Un autre jeu stimulant le cerveau est Decoder, également développé par le professeur Sahakian, qui entraînerait le réseau fronto-pariétal du cerveau – la zone responsable de la concentration et de la résolution de problèmes – en demandant aux joueurs de décoder des chaînes de chiffres contre une horloge.
Une étude réalisée en 2019 auprès de jeunes adultes en bonne santé a révélé que ceux qui y jouaient pendant huit heures sur un mois présentaient une attention et une concentration considérablement améliorées.
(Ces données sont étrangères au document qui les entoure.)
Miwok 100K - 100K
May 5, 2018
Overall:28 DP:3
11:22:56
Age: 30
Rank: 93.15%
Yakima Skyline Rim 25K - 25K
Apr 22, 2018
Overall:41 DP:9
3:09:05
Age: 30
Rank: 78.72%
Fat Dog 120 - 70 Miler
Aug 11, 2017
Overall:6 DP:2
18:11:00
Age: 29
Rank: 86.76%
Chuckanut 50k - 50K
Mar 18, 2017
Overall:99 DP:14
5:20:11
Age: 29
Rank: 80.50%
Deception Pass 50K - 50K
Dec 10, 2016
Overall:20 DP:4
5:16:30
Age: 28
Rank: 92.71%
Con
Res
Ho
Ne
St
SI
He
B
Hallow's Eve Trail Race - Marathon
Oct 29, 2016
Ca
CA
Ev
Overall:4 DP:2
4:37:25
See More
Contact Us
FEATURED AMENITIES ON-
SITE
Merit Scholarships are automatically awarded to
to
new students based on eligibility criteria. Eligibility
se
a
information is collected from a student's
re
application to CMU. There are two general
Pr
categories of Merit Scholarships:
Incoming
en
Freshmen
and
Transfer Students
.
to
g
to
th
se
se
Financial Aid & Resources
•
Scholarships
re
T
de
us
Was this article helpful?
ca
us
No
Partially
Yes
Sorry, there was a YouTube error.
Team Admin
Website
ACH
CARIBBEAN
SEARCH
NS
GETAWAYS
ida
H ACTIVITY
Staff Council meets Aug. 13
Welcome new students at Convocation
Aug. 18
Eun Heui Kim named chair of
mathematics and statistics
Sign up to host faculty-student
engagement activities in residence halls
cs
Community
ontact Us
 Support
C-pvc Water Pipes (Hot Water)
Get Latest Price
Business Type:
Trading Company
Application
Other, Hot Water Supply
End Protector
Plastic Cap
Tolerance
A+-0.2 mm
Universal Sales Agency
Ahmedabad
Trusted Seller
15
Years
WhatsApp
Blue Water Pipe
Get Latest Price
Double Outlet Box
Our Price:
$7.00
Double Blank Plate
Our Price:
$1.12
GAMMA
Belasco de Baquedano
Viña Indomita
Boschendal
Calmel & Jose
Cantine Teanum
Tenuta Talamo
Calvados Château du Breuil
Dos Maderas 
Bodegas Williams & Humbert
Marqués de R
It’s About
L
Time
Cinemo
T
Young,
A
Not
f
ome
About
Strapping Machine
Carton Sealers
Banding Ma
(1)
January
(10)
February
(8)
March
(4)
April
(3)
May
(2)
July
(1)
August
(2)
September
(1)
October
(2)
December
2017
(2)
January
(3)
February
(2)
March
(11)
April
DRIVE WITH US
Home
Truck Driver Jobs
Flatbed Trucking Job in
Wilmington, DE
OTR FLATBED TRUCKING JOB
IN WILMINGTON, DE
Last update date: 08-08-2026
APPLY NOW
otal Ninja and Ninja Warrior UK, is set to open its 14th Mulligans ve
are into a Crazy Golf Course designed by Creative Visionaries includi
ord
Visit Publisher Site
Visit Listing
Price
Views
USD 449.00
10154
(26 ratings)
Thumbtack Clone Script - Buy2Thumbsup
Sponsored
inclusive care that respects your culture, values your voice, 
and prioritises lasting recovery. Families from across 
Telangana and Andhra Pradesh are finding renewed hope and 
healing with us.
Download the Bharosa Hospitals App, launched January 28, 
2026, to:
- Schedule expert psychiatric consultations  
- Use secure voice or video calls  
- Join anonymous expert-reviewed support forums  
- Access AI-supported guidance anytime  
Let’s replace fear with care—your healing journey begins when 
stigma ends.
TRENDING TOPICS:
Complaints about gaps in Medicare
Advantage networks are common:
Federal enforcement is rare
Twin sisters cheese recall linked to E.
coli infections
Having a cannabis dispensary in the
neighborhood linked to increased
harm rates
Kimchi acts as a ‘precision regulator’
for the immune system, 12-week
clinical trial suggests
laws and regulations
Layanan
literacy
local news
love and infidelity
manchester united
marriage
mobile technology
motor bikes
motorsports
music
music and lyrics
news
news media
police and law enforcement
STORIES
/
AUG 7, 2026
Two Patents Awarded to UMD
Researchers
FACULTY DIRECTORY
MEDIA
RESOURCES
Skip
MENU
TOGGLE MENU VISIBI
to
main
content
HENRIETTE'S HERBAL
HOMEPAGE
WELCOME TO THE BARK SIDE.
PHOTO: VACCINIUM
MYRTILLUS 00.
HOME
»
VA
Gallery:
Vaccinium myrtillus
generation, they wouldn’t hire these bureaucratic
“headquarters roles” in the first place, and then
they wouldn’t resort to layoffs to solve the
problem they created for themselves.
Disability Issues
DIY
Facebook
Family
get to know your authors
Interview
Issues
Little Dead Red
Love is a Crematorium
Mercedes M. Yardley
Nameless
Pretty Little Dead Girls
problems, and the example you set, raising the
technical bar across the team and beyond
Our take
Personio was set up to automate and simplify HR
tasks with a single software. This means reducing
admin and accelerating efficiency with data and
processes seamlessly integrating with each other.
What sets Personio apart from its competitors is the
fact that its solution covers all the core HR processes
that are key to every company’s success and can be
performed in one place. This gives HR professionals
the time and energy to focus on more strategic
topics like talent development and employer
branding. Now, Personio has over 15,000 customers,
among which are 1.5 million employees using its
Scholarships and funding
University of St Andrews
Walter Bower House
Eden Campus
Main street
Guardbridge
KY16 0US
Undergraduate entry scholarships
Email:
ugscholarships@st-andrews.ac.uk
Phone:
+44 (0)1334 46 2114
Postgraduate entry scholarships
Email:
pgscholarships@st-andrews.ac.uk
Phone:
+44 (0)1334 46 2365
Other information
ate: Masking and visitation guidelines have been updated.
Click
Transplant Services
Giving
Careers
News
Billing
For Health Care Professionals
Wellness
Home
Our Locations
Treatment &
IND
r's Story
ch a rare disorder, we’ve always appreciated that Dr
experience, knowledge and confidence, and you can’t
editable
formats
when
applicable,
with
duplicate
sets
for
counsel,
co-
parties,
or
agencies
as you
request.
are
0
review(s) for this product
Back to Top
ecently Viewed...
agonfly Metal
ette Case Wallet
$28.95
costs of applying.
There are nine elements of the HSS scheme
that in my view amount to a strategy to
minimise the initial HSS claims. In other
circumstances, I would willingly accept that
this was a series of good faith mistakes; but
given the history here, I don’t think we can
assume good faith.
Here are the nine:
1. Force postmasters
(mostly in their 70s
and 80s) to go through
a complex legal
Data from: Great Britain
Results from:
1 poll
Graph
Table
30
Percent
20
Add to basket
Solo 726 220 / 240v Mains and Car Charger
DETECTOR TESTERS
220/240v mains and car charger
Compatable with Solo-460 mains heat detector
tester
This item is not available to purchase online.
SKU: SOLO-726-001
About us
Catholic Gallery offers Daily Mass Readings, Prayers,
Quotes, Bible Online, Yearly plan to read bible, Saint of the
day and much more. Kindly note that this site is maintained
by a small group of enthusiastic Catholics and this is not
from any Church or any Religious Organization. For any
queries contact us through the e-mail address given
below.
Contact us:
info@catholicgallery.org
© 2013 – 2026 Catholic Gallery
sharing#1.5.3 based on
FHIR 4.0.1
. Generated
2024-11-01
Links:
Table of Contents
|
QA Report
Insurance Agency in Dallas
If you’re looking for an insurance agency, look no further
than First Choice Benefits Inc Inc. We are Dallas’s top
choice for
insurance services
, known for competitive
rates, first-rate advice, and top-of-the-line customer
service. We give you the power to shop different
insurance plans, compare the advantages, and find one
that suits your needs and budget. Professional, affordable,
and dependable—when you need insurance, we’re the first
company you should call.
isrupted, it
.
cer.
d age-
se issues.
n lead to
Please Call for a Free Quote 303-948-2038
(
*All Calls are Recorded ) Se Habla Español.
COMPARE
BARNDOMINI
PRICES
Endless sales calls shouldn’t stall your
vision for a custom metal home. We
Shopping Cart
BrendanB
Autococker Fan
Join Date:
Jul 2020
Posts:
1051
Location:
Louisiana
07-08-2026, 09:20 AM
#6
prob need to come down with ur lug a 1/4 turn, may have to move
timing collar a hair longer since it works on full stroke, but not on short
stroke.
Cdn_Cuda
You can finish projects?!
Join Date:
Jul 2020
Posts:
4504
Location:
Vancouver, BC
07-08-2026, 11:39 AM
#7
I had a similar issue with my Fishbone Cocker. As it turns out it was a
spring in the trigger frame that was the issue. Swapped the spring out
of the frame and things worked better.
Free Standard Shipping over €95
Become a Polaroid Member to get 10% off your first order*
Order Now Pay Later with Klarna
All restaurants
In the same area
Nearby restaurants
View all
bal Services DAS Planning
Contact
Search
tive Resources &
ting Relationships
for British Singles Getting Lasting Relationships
Et Lumosity, composé de dizaines de jeux courts ciblant la mémoire, l’attention et la vitesse de traitement, a été étudié en 2015. Les adultes qui l’ont utilisé pendant dix semaines se sont améliorés davantage aux tests cognitifs standards qu’un groupe témoin qui a fait des mots croisés. (En 2016, cependant, la société derrière Lumocity a accepté de payer 2 millions de dollars (1,6 million de livres sterling) pour régler les allégations des régulateurs américains selon lesquelles elle aurait induit les clients en erreur en suggérant que ses jeux pourraient retarder le déclin cognitif.)
Tous ces jeux de stimulation cérébrale sont disponibles en téléchargement gratuit sur l’App Store ou Google Play ou nécessitent un petit abonnement.
Gil Livingston, professeur de psychiatrie gériatrique à l’University College de Londres, affirme que tous les jeux d’entraînement cérébral pourraient faire partie d’une approche plus large de la santé cérébrale, aux côtés des contrôles auditifs et visuels, du contrôle de la tension artérielle, de l’exercice et de l’activité sociale – mais ils ne constituent pas des solutions autonomes. “C’est le même verdict pour tous : ils devraient être utilisés dans le cadre d’une stratégie cérébrale plus saine.”
En ce qui concerne les dernières recherches, elle note que seuls 105 des 512 initialement assignés à jouer à Double Decision ont terminé les séances de rappel – un nombre relativement faible, ce qui rend difficile d’exclure que ceux qui y ont adhéré étaient simplement plus soucieux de leur santé, ce qui pourrait également avoir réduit leur risque de démence.